Hi,

just to give a quick summary: the problem was that we had a small sample taken from a skewed distribution and we were asked the question whether the sample size is large enough to estimate the median and if not what would be the right sample size?

My idea was to use bootstrap -

1. generate samples of a given size n

2. estimate the confidence interval of the median estimates (P95-P5)

3. repeat with a slightly greater n

4. build a regression with the confidence interval width as the DV and sample size as the IV

5. use the regression to estimate the necessary sample size.

The method seems to work in that I can see a nice shrinking of the CI width with n. The regression die not work with n as the IV because the connection is non-linear and going into saturation quite quickly (no big surprise when I think about it) R-squared of 5% . using 1/n gave much better results (R-squared almost 70%).

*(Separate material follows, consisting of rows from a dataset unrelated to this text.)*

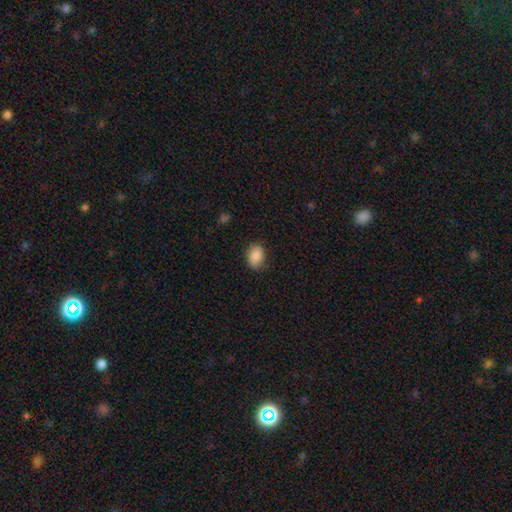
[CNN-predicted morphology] smooth_or_featured: smooth (p=0.88) [alt: star or artifact p=0.07]
how_rounded: in between (p=0.74) [alt: round p=0.25]
merging: none (p=0.84) [alt: minor disturbance p=0.12]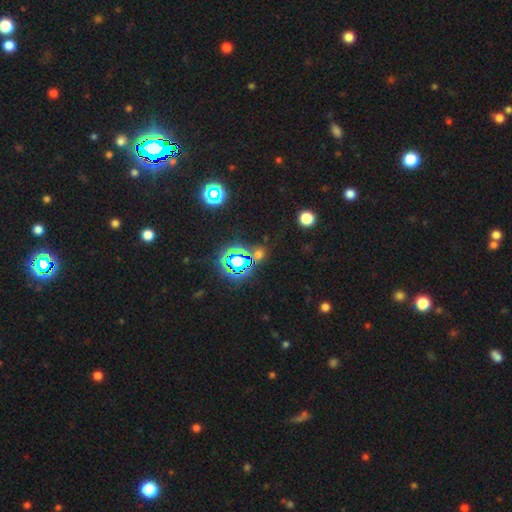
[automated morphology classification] type=star or artifact (70%).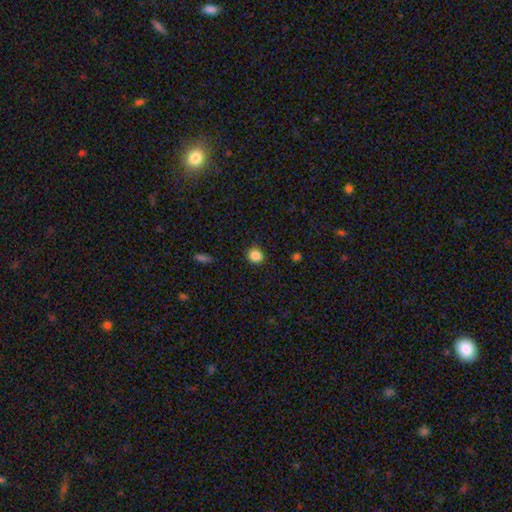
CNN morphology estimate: smooth 86%, star or artifact 10%, featured or disk 3%. Down the decision tree: how rounded — round (80%); merging — none (89%).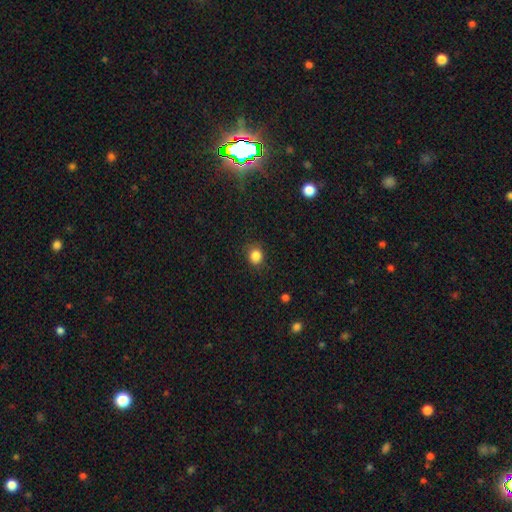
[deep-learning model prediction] A smooth galaxy with no disk features (85%) that is round (79%).

Vote fractions:
- Smooth or featured? smooth: 85% / star or artifact: 11% / featured or disk: 4%
- How rounded? round: 79% / in between: 20% / cigar-shaped: 1%
- Merging? none: 84% / minor disturbance: 12% / major disturbance: 3% / merger: 1%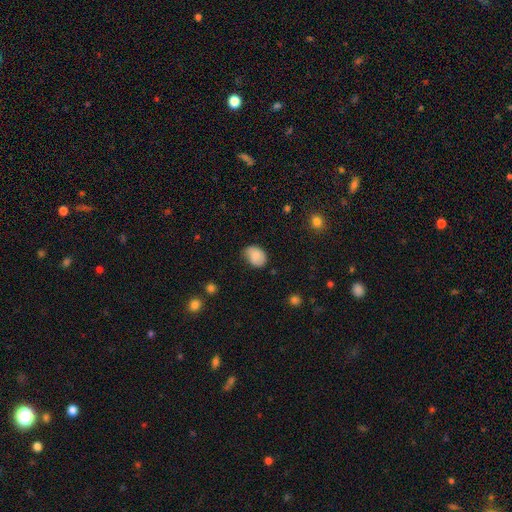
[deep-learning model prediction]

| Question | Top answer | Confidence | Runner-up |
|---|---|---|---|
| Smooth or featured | smooth | 82% | featured or disk (10%) |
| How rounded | in between | 64% | round (35%) |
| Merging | none | 57% | minor disturbance (34%) |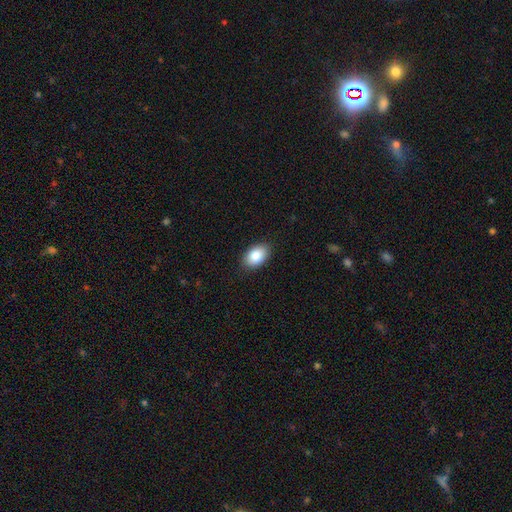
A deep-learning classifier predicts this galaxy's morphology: Smooth or featured: smooth — 87% (star or artifact — 7%)
How rounded: in between — 90% (round — 9%)
Merging: none — 88% (minor disturbance — 9%)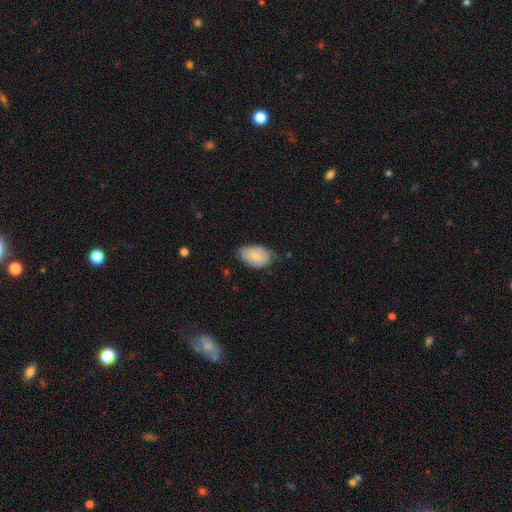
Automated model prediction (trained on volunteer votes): Q: Smooth or featured?
A: smooth (76%); runner-up: featured or disk (18%)
Q: How rounded?
A: in between (90%); runner-up: round (8%)
Q: Merging?
A: none (61%); runner-up: minor disturbance (32%)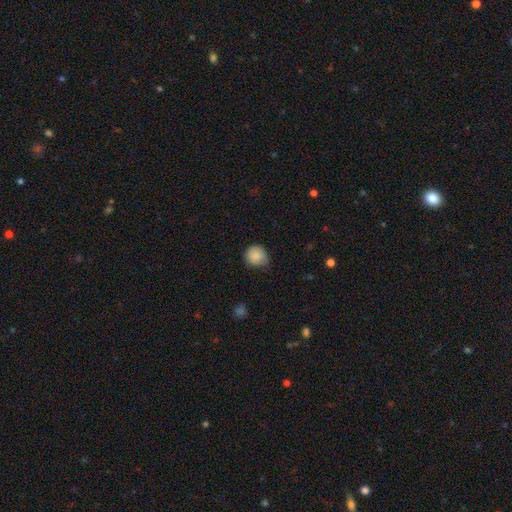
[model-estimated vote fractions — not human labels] smooth_or_featured: smooth (p=0.87) [alt: star or artifact p=0.08]
how_rounded: round (p=0.85) [alt: in between p=0.14]
merging: none (p=0.65) [alt: minor disturbance p=0.29]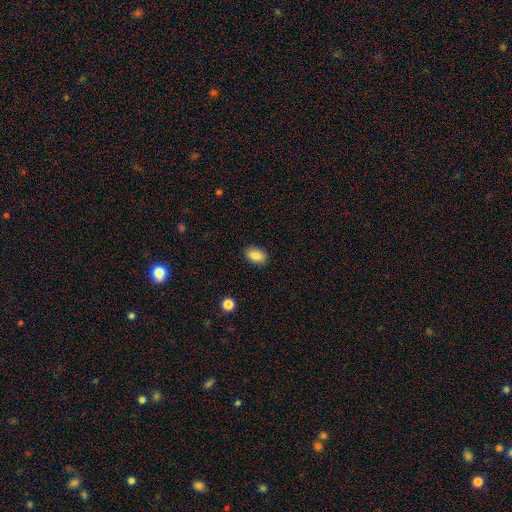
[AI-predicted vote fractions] This is clearly a smooth galaxy (85%). How rounded: clearly in between (88%). Merging: clearly none (88%).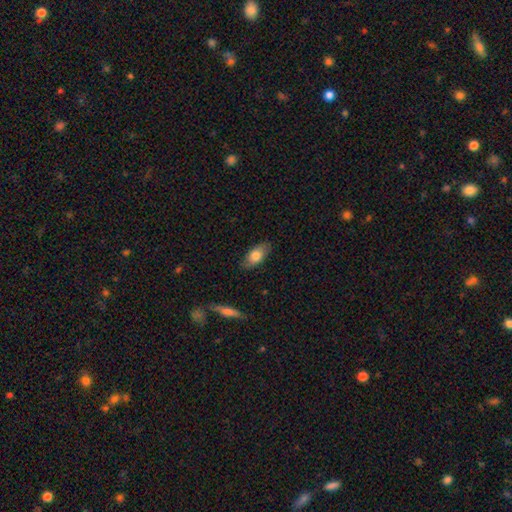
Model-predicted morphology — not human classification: Smooth or featured? smooth (75%)
How rounded? in between (88%)
Merging? none (83%)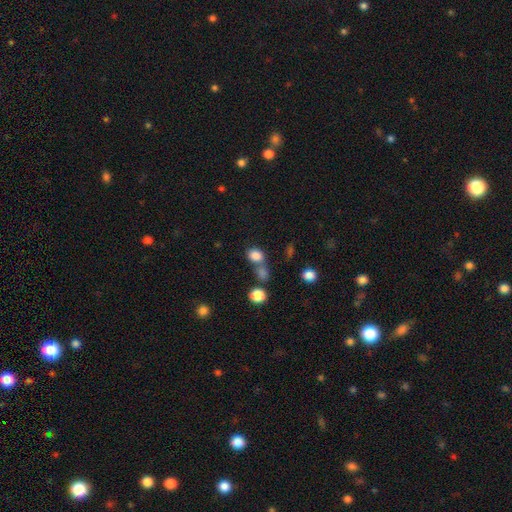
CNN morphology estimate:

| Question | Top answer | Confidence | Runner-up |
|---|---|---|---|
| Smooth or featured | smooth | 82% | star or artifact (12%) |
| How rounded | round | 51% | in between (48%) |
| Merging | none | 51% | merger (33%) |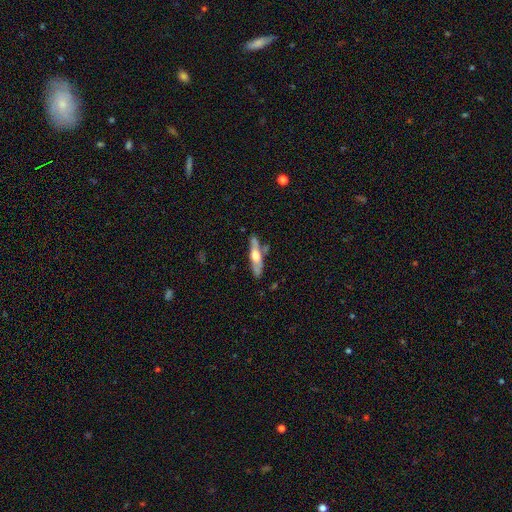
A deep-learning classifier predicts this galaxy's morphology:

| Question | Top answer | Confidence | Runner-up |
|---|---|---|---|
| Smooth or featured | featured or disk | 53% | smooth (41%) |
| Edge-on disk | yes | 84% | no (16%) |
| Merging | none | 69% | minor disturbance (18%) |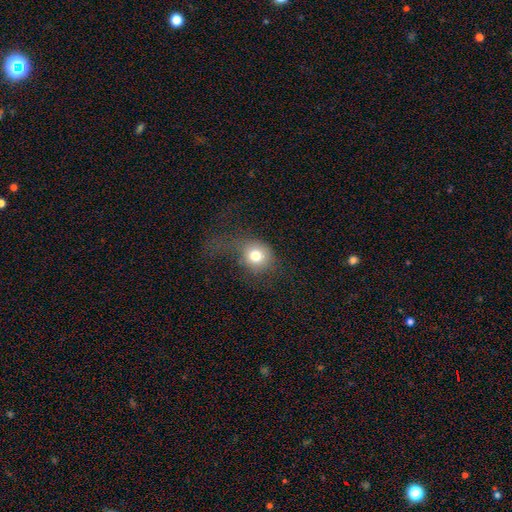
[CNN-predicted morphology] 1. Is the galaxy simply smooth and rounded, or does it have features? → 75% smooth, 13% star or artifact, 12% featured or disk.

It tuened out that the decrease in CI width for samples about the double of wjat I actually had was not practically significant, the data being very skewed. So I simulated a data set that was veary similar to the one I had (the suggestion of Greta) , and tried the method on that set. The effect was a lot more visible, but the decrease was again quite slow (as a dependence on 1/n would suggest) . Probably a better model would give more insight in the number of samples needed, but as measurements are quite costly in our case it did not make much sense for me to pursue this further.

In summary, the idea seems to work but care must be taken with building of the model CI width vs. sample size. It might also end up with the result, that the needed sample size is completely unrealistic.

regards

rogojel